The two police officers watched as the enormous hands encircled the grip of the putter and emanated a degree of comfort and belonging noticeably absent from their own efforts at gripping the putter. Eric lowered the putter head to the carpet surface and began to brush it with rhythmic movements like the pendulum within a grandfather clock. The two constables were somewhat spellbound in the presence of this aged golf master.
“Putting the golf ball is all about a smooth stroke gentlemen. It is a rocking of the shoulders. A gentle motion, which involves rolling a ball across a smooth surface. Smooth back and smooth through”
Eric knelt slowly down, his aching joints complaining, and placed an empty coffee mug on its side down on the floor some ten feet from the golf balls. Stepping tenderly back to the golf balls he took his stance, the putter at address behind the first of the dimpled white spheres. Both policemen watched intently as the old golf pro took the putter head back and then through the stationary ball, initiating a roll which propelled that golf ball into the open mouth of that coffee cup ten feet away.
“Way to go Eric great stroke!” they chimed in unison. It was like they were children again being initiated into a new game. Watching Eric stroke that ball, the walls of the station seemed to fade and roles were reversing with every roll of that hypnotic white ball.
Eric repeated the process and again that small white ball found its unerring way into the concave cavity within the mug.
“You need to keep your head and body still at the moment of impact. Only the rocking motion of your shoulders direct your arms, hands and the putter toward the target.”
Eric motioned Constable Davis over to him and proffered the putter.
“Here you have a try Officer.”
Awkwardly, the young policeman took the club and began to lay his hands around the putter grip. Eric reached out and placed his enormous old hands over the constables’ grip, delicately adjusting the positioning of the police officer’s digits and gripping of the putter handle.
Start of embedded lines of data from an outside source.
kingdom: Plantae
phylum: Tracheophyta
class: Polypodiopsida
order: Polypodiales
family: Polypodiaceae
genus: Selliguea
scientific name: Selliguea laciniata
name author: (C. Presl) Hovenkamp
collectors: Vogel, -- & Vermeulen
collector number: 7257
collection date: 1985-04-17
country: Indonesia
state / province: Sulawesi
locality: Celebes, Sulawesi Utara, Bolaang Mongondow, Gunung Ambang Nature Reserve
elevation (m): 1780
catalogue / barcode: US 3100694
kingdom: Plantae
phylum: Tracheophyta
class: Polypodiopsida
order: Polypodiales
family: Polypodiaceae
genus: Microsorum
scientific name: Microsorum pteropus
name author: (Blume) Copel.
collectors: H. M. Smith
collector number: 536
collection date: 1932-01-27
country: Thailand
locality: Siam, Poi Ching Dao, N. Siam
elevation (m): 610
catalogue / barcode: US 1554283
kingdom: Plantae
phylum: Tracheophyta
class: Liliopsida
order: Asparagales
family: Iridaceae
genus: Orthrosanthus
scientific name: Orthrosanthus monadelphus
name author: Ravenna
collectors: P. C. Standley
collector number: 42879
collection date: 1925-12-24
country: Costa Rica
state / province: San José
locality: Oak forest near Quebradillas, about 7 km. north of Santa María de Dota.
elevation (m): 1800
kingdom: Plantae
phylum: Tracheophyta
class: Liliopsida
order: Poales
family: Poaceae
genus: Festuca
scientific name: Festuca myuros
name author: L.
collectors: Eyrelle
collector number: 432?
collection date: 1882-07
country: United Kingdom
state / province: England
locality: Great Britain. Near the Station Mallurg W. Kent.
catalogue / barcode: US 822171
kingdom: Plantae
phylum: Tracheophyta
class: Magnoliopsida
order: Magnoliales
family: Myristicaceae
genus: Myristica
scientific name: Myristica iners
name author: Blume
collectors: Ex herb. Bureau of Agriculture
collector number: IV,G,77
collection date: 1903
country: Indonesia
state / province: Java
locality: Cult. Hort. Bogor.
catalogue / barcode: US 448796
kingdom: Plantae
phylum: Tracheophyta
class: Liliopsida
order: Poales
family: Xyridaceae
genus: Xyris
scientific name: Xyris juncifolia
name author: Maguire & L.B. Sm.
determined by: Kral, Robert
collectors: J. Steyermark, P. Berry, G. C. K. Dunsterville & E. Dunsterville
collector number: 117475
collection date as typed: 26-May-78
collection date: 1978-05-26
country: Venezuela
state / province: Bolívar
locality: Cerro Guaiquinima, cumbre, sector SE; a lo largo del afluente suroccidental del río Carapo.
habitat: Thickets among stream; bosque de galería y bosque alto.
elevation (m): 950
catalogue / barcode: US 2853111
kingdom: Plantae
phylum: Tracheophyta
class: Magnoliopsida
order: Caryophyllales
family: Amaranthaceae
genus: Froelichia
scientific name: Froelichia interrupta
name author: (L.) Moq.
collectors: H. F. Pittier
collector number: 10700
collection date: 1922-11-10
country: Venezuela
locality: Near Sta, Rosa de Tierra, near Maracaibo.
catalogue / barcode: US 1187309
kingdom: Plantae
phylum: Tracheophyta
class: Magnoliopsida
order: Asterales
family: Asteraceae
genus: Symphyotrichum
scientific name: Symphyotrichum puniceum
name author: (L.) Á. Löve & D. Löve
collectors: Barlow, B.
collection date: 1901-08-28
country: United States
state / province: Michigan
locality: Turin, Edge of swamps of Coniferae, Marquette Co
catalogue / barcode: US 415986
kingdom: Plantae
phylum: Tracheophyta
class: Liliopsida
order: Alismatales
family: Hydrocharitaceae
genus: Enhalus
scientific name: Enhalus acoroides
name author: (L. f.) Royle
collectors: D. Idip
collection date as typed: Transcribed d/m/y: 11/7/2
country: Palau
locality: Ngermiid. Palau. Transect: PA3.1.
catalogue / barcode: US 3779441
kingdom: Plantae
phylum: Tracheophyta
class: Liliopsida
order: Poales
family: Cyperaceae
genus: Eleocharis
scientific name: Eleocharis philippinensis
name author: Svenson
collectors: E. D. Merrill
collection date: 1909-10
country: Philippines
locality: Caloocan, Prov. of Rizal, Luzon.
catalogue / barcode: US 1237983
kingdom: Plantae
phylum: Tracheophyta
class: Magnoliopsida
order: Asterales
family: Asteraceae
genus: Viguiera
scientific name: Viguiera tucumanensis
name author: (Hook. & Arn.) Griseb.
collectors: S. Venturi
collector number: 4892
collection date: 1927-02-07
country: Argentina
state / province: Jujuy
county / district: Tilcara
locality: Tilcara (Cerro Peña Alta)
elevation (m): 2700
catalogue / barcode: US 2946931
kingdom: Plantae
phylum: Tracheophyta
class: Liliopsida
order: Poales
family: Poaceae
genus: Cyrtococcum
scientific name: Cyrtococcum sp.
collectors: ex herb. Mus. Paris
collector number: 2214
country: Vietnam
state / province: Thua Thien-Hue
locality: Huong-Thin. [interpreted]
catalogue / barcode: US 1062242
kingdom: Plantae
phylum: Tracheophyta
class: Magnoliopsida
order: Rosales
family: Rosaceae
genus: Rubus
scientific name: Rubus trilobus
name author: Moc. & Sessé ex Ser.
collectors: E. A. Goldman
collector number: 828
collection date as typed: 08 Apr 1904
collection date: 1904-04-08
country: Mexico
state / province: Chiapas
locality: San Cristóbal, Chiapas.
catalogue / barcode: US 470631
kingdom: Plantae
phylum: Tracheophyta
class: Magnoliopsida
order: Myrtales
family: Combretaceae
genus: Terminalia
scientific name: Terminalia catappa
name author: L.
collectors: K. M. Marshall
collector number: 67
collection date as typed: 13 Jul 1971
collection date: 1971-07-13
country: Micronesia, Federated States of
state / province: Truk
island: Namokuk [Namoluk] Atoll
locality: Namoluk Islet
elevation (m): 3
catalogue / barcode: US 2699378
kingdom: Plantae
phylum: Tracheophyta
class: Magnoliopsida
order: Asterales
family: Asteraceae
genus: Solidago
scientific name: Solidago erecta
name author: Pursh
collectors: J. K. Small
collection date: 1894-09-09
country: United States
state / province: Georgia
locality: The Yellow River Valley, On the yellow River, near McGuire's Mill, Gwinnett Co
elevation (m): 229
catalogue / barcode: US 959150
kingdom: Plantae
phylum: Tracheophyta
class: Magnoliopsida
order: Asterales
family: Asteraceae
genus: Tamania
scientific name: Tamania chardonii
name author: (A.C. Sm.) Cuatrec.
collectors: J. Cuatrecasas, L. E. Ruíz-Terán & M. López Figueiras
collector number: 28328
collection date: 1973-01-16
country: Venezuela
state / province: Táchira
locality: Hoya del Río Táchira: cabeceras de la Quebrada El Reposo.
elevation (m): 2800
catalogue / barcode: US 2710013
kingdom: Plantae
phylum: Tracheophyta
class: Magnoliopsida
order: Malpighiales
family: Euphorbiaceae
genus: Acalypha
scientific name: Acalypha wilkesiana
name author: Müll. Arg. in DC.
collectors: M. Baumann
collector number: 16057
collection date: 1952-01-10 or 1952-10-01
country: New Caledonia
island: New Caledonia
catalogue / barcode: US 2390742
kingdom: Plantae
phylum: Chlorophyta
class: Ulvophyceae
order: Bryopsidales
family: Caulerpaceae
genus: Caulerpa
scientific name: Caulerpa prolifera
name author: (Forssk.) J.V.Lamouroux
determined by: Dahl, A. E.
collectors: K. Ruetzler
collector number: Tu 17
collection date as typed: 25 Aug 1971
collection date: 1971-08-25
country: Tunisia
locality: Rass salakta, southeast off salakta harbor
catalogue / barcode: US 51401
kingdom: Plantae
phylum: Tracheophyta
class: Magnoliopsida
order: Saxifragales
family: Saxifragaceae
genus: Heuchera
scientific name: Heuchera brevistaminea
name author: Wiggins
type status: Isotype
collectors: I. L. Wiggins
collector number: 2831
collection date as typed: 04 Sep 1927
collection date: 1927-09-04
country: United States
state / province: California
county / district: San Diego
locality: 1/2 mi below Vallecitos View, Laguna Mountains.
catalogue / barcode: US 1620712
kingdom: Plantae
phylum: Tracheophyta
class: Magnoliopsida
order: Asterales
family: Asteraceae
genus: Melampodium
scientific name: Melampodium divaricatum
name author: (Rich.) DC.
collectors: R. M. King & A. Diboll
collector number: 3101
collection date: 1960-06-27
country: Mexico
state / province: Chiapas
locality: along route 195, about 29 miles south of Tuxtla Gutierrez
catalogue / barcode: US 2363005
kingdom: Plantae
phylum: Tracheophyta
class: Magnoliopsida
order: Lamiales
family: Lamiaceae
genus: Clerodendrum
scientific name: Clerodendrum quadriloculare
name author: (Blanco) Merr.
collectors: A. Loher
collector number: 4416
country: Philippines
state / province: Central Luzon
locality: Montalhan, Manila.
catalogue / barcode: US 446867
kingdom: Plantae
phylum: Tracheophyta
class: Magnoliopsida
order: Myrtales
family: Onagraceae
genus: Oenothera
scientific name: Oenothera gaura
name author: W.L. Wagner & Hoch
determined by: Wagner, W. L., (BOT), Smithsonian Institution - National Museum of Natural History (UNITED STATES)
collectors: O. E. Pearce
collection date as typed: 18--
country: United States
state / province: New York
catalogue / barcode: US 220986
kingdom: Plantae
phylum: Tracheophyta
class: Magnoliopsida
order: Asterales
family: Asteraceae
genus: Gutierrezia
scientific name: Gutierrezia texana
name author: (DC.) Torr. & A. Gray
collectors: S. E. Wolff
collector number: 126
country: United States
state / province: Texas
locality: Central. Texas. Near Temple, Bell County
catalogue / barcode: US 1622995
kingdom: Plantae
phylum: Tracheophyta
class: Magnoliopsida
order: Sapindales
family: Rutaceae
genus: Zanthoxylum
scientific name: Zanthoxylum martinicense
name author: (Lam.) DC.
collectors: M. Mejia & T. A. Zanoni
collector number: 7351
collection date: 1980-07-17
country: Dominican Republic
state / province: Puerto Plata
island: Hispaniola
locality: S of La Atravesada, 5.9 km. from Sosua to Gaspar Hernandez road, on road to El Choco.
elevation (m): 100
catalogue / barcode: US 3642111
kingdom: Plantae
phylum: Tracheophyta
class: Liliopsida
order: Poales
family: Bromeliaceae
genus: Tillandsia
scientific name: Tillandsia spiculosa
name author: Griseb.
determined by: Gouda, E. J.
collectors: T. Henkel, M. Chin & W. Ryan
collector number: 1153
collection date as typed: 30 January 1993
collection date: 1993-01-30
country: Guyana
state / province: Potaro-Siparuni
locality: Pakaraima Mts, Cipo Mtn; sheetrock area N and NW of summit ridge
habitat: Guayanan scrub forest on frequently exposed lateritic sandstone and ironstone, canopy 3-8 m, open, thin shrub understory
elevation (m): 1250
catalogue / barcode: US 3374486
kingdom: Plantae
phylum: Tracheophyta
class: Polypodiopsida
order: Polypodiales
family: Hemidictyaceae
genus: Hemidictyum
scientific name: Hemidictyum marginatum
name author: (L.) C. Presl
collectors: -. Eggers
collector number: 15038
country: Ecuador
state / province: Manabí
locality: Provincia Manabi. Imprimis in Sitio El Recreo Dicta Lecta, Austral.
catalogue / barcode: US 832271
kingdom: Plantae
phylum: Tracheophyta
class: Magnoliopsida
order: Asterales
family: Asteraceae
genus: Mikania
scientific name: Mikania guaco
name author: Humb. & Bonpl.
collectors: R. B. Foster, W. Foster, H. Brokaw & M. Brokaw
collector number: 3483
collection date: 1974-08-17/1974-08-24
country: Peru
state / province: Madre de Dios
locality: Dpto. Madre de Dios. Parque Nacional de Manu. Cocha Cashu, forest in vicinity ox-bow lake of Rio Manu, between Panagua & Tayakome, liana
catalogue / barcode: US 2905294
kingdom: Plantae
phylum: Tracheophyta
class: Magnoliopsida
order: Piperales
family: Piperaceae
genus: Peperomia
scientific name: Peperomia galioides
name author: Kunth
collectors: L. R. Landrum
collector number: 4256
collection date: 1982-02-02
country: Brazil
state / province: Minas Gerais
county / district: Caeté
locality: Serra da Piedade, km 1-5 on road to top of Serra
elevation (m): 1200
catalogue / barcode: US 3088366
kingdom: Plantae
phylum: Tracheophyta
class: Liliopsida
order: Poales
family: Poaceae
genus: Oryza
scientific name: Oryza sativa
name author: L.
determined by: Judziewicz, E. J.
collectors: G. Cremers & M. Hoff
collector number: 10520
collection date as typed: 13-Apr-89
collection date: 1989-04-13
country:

He shyly looked up at Eric, as he would a granddad at Christmas, who had bought him a present.
“Try that, you might find it feels a lot more comfortable. Now have a few practice strokes, rocking your shoulders back and forth. Don’t force anything, just let it happen.”
Constable Gary Davis brushed the surface of the carpet, tentatively at first but more assuredly as he continued. Constable Vickery had removed the putted balls from the coffee mug and now placed them alongside his partner’s putter.
“Now give it a go Son,” Eric instructed the young policeman.
The solid clocking sound of the struck golf ball preceded its rolling journey toward the open coffee mug, time seemed to stand still, the ball turned end over end making its way over the mottled mustard carpet. Existence took a deep breath and held it, and then without further ado that white ball hit the bottom of the cup.
“Way to go Gary?”, whooped Ethan Vickery. “Old Eric here has turned you into a pro on the greens.”
Gary smiled at his partner and Eric, nodding his appreciation of the old pro’s teaching method and the seemingly instantaneous results.
Eric enjoyed the fact that he had made the policemen happier and was at last finding his way in this new universe. Looking around he was unfamiliar with the lay-out and decor of these rooms and uncertain of how he had found himself here. The golf balls and the putter were familiar objects but the setting and characters strangely alien. This bubble of reality was occurring but had no connection with anything else. There were things he knew and much more that he did not. His world was cut into strips and they were flickering like the light on the shiny buttons of the policemen’s uniforms. Eric was often afraid now and uncertain about which direction to head in. The golf course was unfamiliar to him, the lay-out of the holes mysterious. He didn’t know whether he should lay-up or go for the green.